++++ 제공된 기록
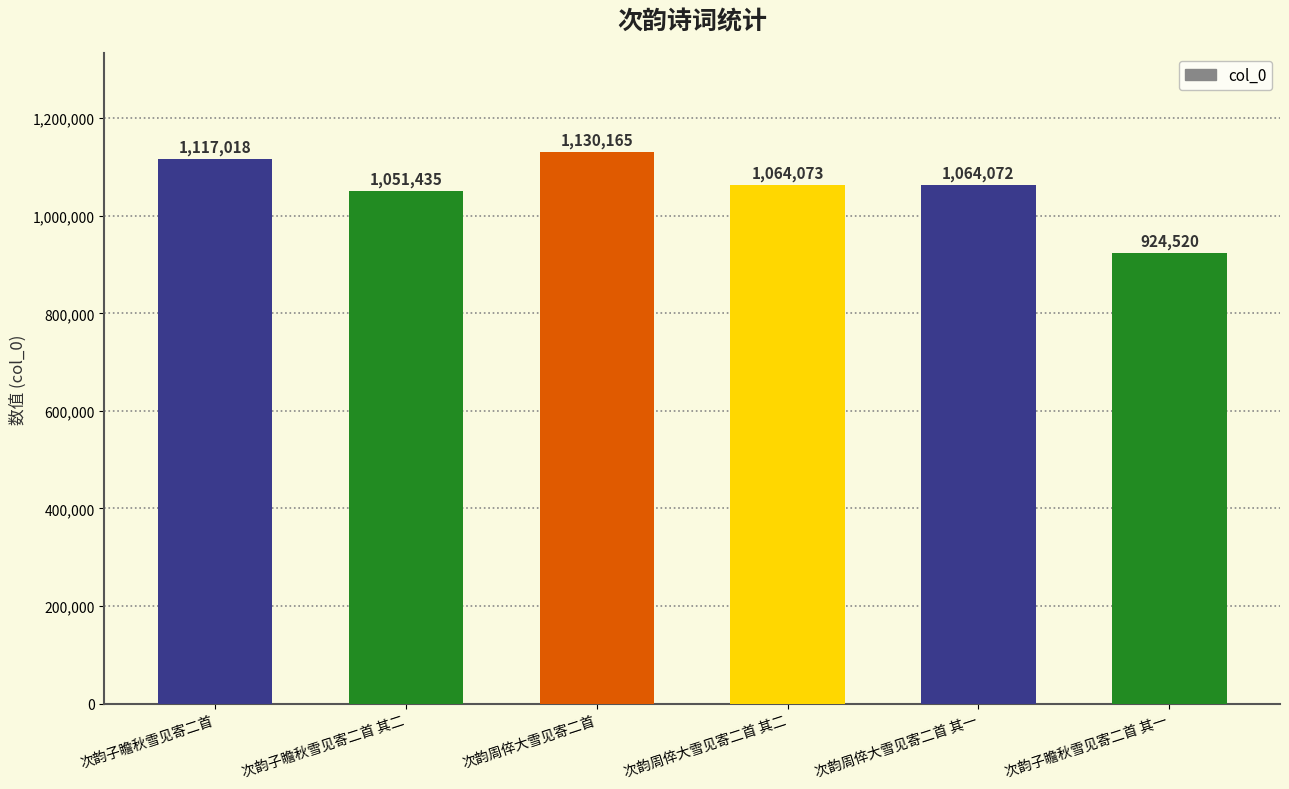

How many categories are shown in the chart?

6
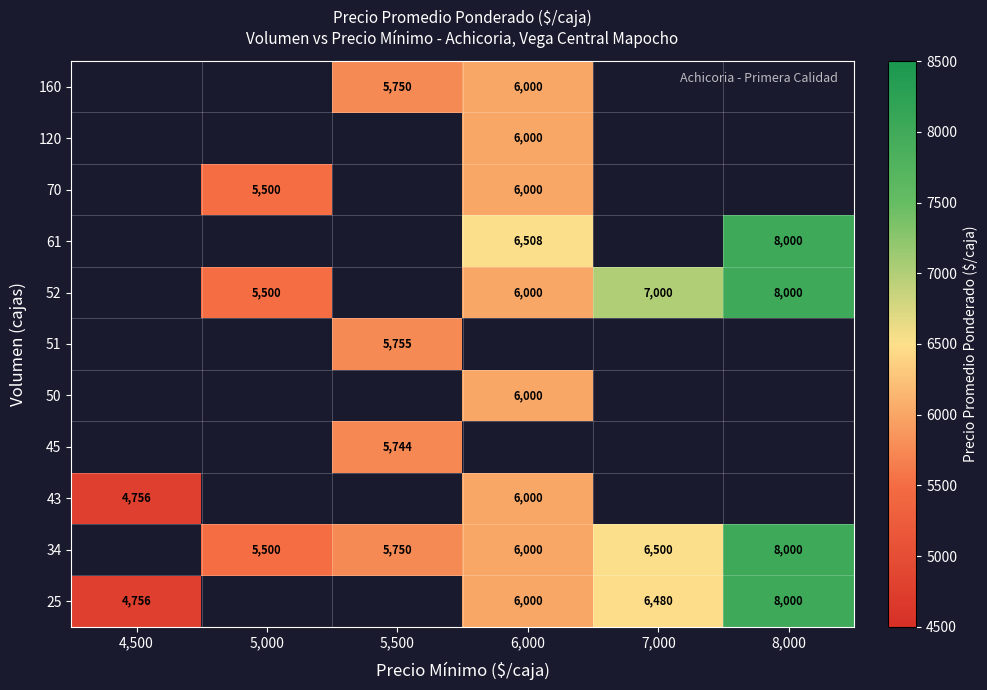

The value of 120 at 6,000 is 6000. True or false?

True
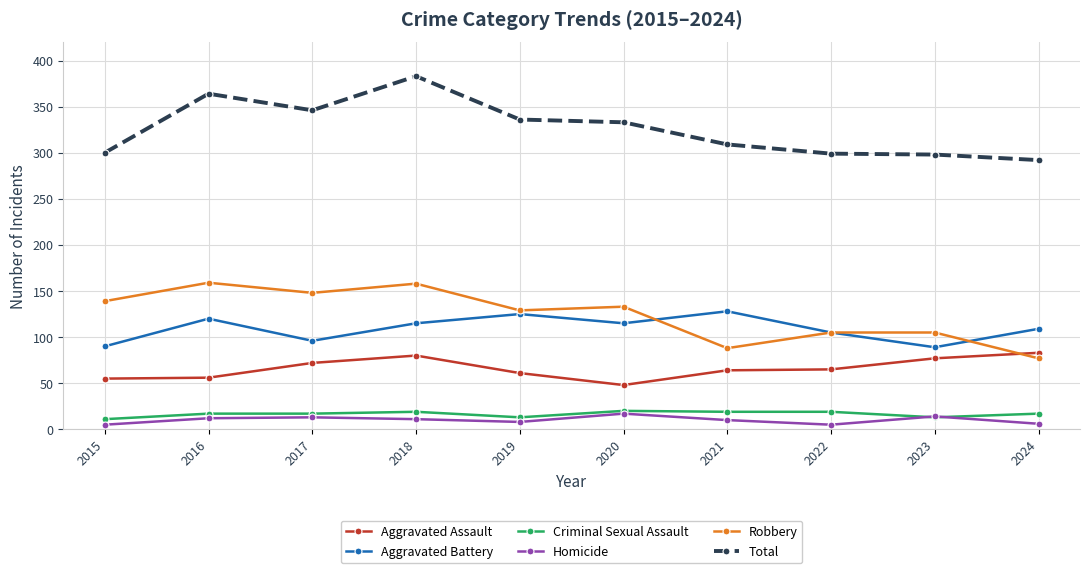

What is the sum of all Homicide values?

101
++++++++
### 문제
위의 기록을 처음부터 끝까지 한 글자도 바꾸지 말고 그대로 옮겨 쓰세요. 그림은 답에서 빼세요.

### 과제 풀이
How many categories are shown in the chart?

6

The value of 120 at 6,000 is 6000. True or false?

True

What is the sum of all Homicide values?

101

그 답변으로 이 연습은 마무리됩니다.